When the dust settled, USC was 8-0-2 overall, 5-0-2 in conference. UCLA was 6-0-4, 5-0-1 in conference. The Pacific Coast Conference held a vote. Why couldn’t the Bruins play the Trojans in a Rose Bowl rematch?
“Why give that $100,000 to some Eastern team?” Robinson asked, according to the L.A. Times. Tennessee, ranked No. 2 in the AP poll, was ultimately selected as USC’s opponent. UCLA finished ranked No. 7.
Robinson had set the UCLA record for yards per carry in a season at 12.2 yards per attempt on 42 carries in 1939.
As a senior, Robinson was All-Western Conference and led the Bruins in rushing (383 yards), passing (444 yards), total offense (827 yards), scoring (36 points) and punt-return average (21 yards). In that last category, he led the NCAA two seasons in a row. But UCLA, without Washington, finished 1-9 overall, its only win against Washington State at the Coliseum, 34-26, in mid-November, before finishing with a 28-12 loss to USC in a rematch before 70,000 later that month.

=-=-=

◆ What you will do ◆
a) Write out the section of the UCLA football passage from "As a senior, Robinson" to "later that month.".
b) Answer these questions using the UCLA football passage:
(i) What was USC's overall record?
(ii) Which team was selected as USC's opponent?
(iii) On how many carries did Robinson set the UCLA single-season record for yards per carry in 1939?
c) Carry on the UCLA football passage, beginning right after its final sentence.

◆ The data ◆

=-=-=

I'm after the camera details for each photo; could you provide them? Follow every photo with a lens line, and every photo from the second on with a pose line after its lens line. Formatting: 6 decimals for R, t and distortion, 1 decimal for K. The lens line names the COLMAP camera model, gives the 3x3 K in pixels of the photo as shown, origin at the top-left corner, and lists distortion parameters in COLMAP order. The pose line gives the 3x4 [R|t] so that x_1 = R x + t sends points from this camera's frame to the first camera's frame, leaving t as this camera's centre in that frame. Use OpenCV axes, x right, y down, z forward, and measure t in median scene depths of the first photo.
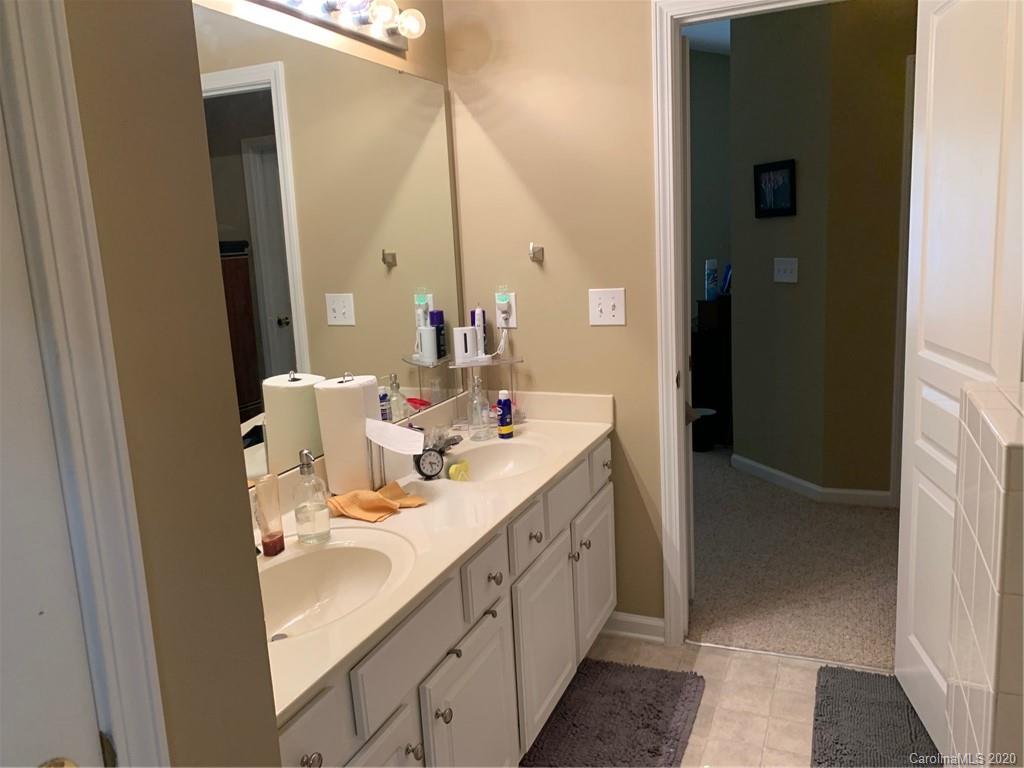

=-=-=

◆ Responses in order ◆
a)
As a senior, Robinson was All-Western Conference and led the Bruins in rushing (383 yards), passing (444 yards), total offense (827 yards), scoring (36 points) and punt-return average (21 yards). In that last category, he led the NCAA two seasons in a row. But UCLA, without Washington, finished 1-9 overall, its only win against Washington State at the Coliseum, 34-26, in mid-November, before finishing with a 28-12 loss to USC in a rematch before 70,000 later that month.

b)
(i) 8-0-2
(ii) Tennessee
(iii) 42

c)
The rest is history? Seems that’s how it shook out.
After Washington left UCLA and spent 1940 playing semi-pro football with the Hollywood Bears in the Pacific Coast Football League, Robinson joined the league with him in 1941, but went to the rival Los Angeles Bulldogs. He wore No. 17.
Much like in pre-expansion baseball at the time, the league was professional-quality. Unlike their baseball counterparts, it had integrated teams.
In his debut there, according to the black weekly newspaper the Los Angeles Sentinel, Robinson ran 41 yards for a touchdown. The ex-UCLA teammates faced each other in the December 21 season finale with Washington’s Bears beating Robinson’s Bulldogs, 17-10. Robinson gave the Bulldogs a 10-3 lead throwing a touchdown pass, but an injury in the second quarter knocked him out of the game.
Earlier that season, Robinson played for an integrated team in Honolulu — whose season ended on Dec. 3, four days before the attack on Pearl Harbor. Robinson was on his way back to California by then. He came back in December of ’41 trying to find a spot as a running back with the Bulldogs, but war had broken out.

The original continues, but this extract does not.